Content starts

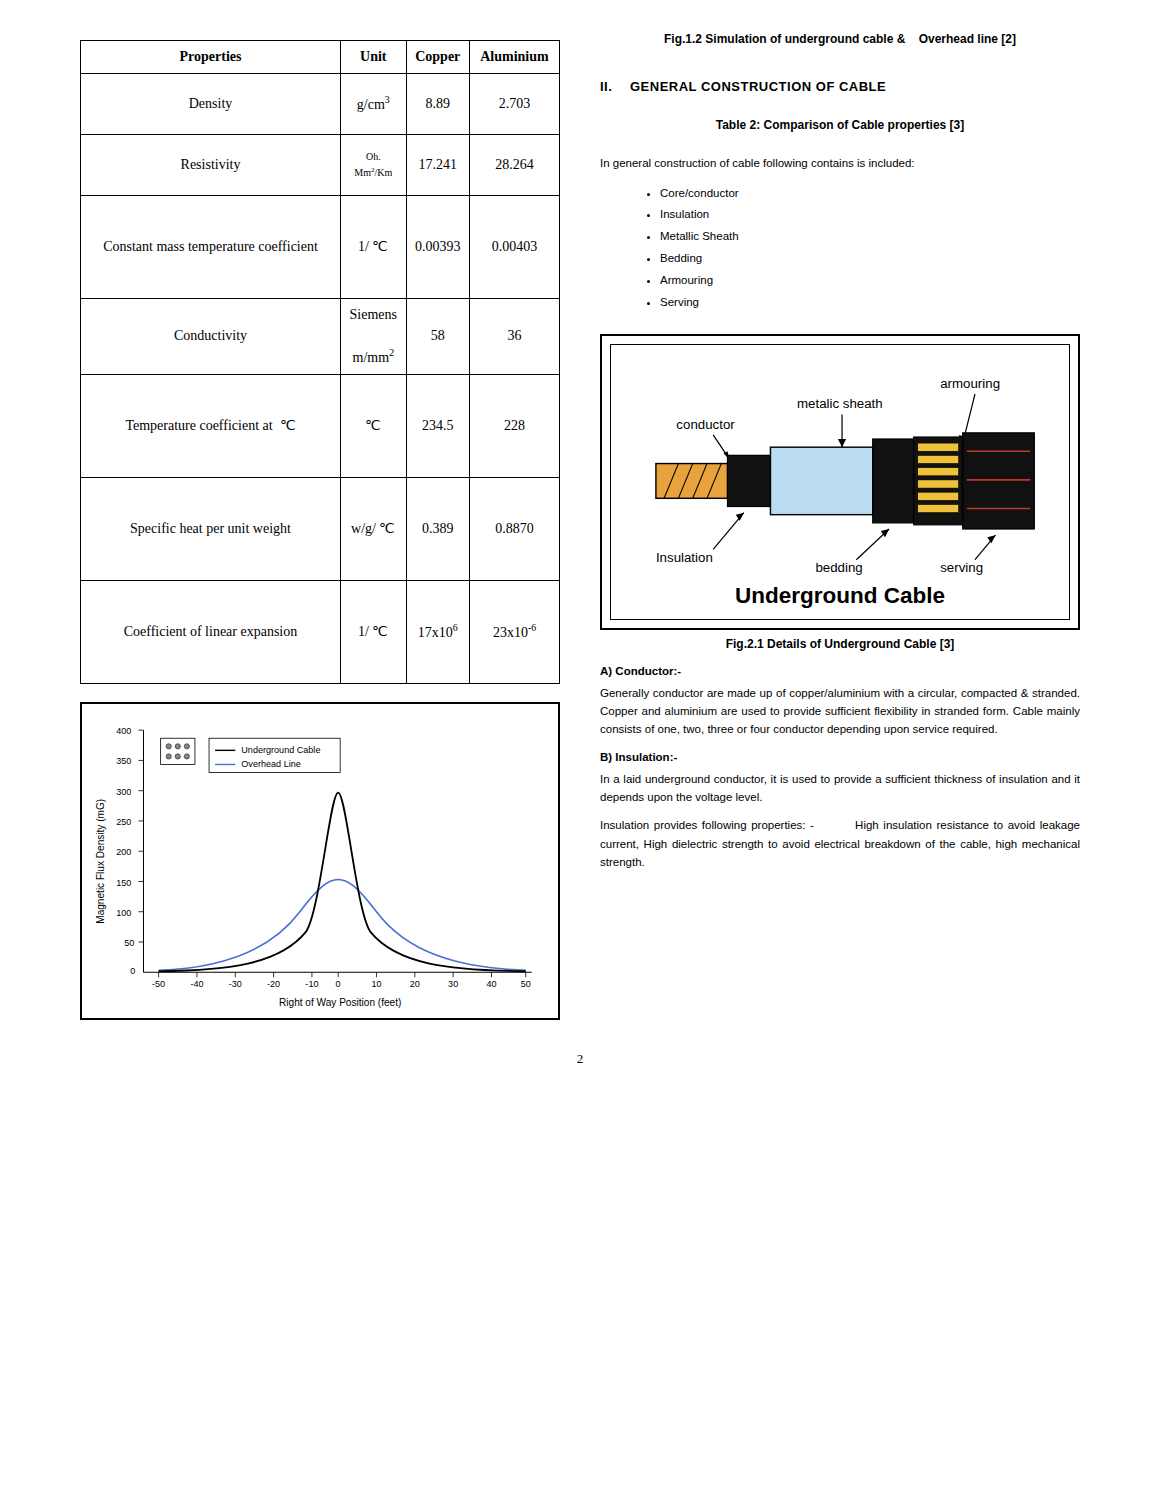| Properties | Unit | Copper | Aluminium |
| --- | --- | --- | --- |
| Density | g/cm 3 | 8.89 | 2.703 |
| Resistivity | Oh. Mm 2 /Km | 17.241 | 28.264 |
| Constant mass temperature coefficient | 1/ ℃ | 0.00393 | 0.00403 |
| Conductivity | Siemens m/mm 2 | 58 | 36 |
| Temperature coefficient at ℃ | ℃ | 234.5 | 228 |
| Specific heat per unit weight | w/g/ ℃ | 0.389 | 0.8870 |
| Coefficient of linear expansion | 1/ ℃ | 17x10 6 | 23x10 -6 |
400 350 300 250 200 150 100 50 0 -50 -40 -30 -20 -10 0 10 20 30 40 50 Right of Way Position (feet) Magnetic Flux Density (mG) Underground Cable Overhead Line
Fig.1.2 Simulation of underground cable & Overhead line [2]
II. GENERAL CONSTRUCTION OF CABLE
Table 2: Comparison of Cable properties [3]
In general construction of cable following contains is included:
Core/conductor
Insulation
Metallic Sheath
Bedding
Armouring
Serving
conductor metalic sheath armouring Insulation bedding serving Underground Cable
Fig.2.1 Details of Underground Cable [3]
A) Conductor:-
Generally conductor are made up of copper/aluminium with a circular, compacted & stranded. Copper and aluminium are used to provide sufficient flexibility in stranded form. Cable mainly consists of one, two, three or four conductor depending upon service required.
B) Insulation:-
In a laid underground conductor, it is used to provide a sufficient thickness of insulation and it depends upon the voltage level.
Insulation provides following properties: - High insulation resistance to avoid leakage current, High dielectric strength to avoid electrical breakdown of the cable, high mechanical strength.
2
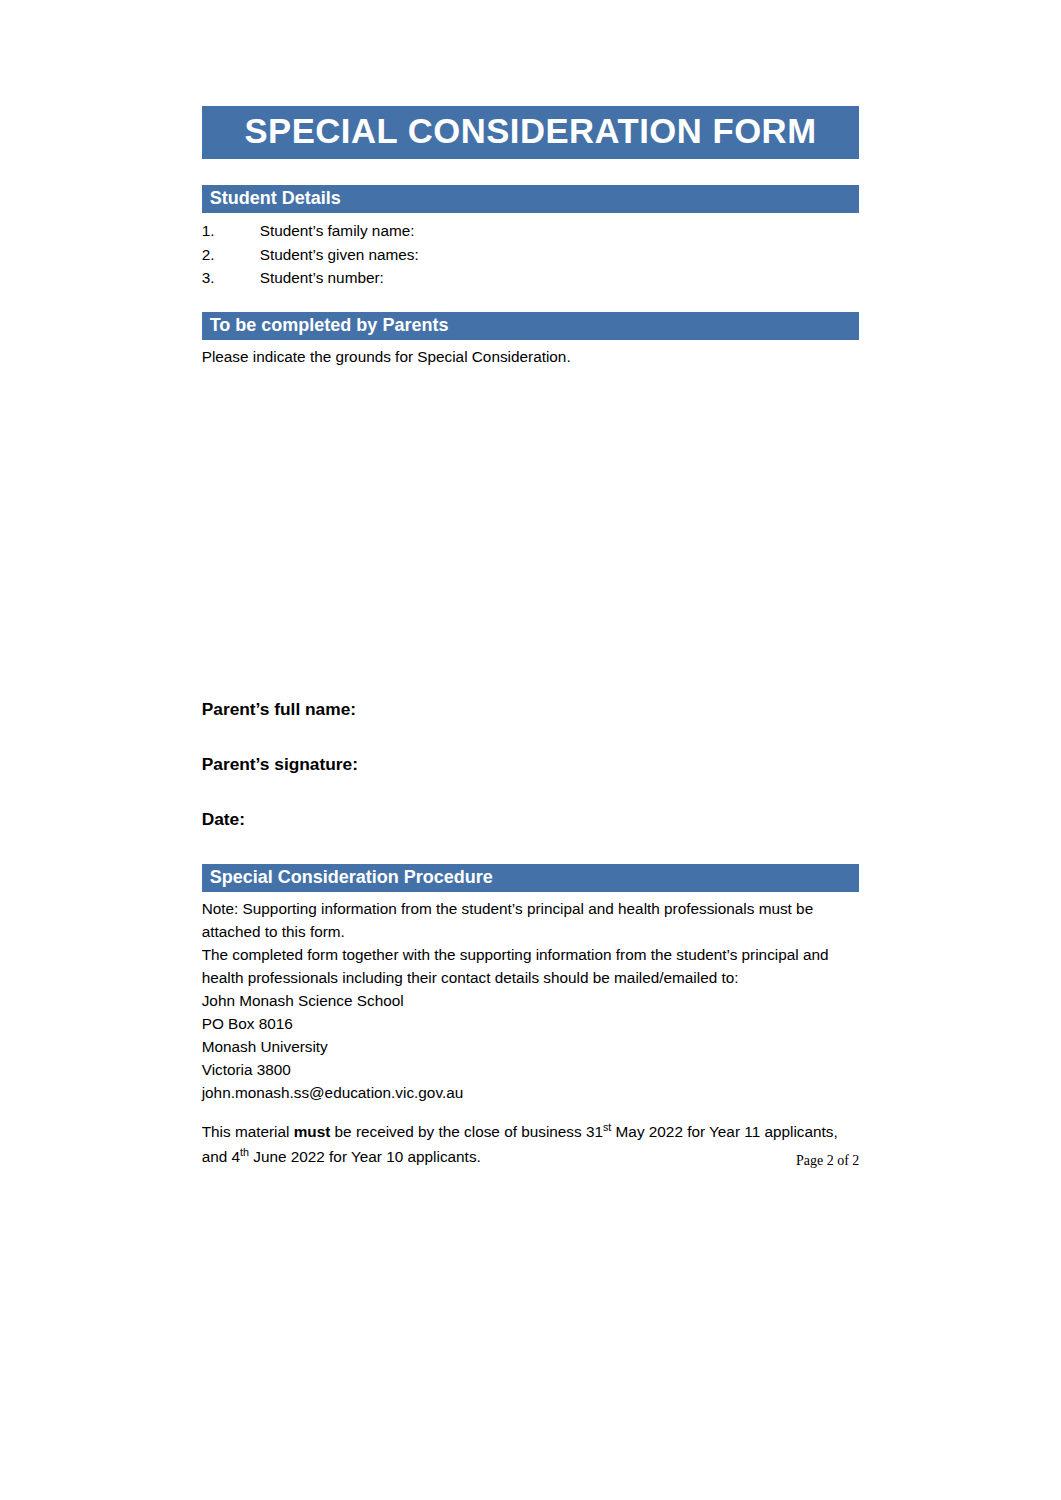SPECIAL CONSIDERATION FORM
Student Details
1. Student’s family name:
2. Student’s given names:
3. Student’s number:
To be completed by Parents
Please indicate the grounds for Special Consideration.
Parent’s full name:
Parent’s signature:
Date:
Special Consideration Procedure
Note: Supporting information from the student’s principal and health professionals must be attached to this form.
The completed form together with the supporting information from the student’s principal and health professionals including their contact details should be mailed/emailed to:
John Monash Science School
PO Box 8016
Monash University
Victoria 3800
john.monash.ss@education.vic.gov.au
This material must be received by the close of business 31st May 2022 for Year 11 applicants, and 4th June 2022 for Year 10 applicants.
Page 2 of 2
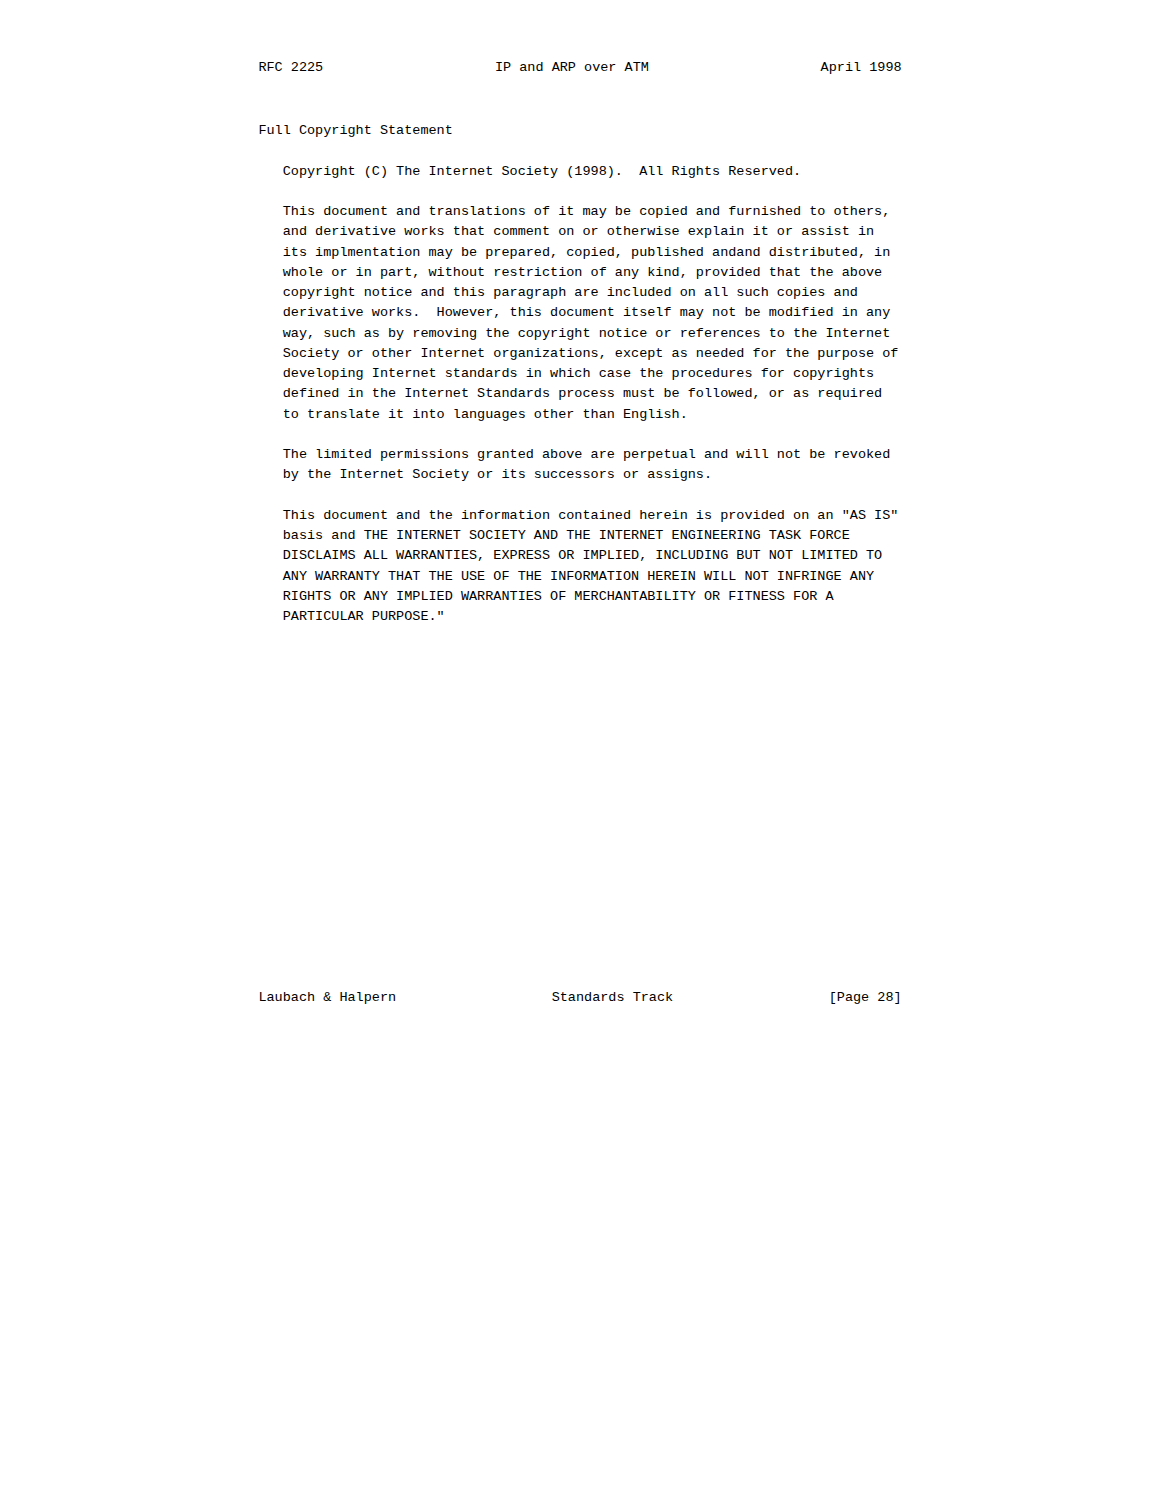RFC 2225 IP and ARP over ATM April 1998
Full Copyright Statement
Copyright (C) The Internet Society (1998). All Rights Reserved.
This document and translations of it may be copied and furnished to others, and derivative works that comment on or otherwise explain it or assist in its implmentation may be prepared, copied, published andand distributed, in whole or in part, without restriction of any kind, provided that the above copyright notice and this paragraph are included on all such copies and derivative works. However, this document itself may not be modified in any way, such as by removing the copyright notice or references to the Internet Society or other Internet organizations, except as needed for the purpose of developing Internet standards in which case the procedures for copyrights defined in the Internet Standards process must be followed, or as required to translate it into languages other than English.
The limited permissions granted above are perpetual and will not be revoked by the Internet Society or its successors or assigns.
This document and the information contained herein is provided on an "AS IS" basis and THE INTERNET SOCIETY AND THE INTERNET ENGINEERING TASK FORCE DISCLAIMS ALL WARRANTIES, EXPRESS OR IMPLIED, INCLUDING BUT NOT LIMITED TO ANY WARRANTY THAT THE USE OF THE INFORMATION HEREIN WILL NOT INFRINGE ANY RIGHTS OR ANY IMPLIED WARRANTIES OF MERCHANTABILITY OR FITNESS FOR A PARTICULAR PURPOSE."
Laubach & Halpern Standards Track [Page 28]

Content ends

* TASK DIRECTIONS: Each line holding "Overhead" in the records should be copied out.

* RESPONSE:
400 350 300 250 200 150 100 50 0 -50 -40 -30 -20 -10 0 10 20 30 40 50 Right of Way Position (feet) Magnetic Flux Density (mG) Underground Cable Overhead Line
Fig.1.2 Simulation of underground cable & Overhead line [2]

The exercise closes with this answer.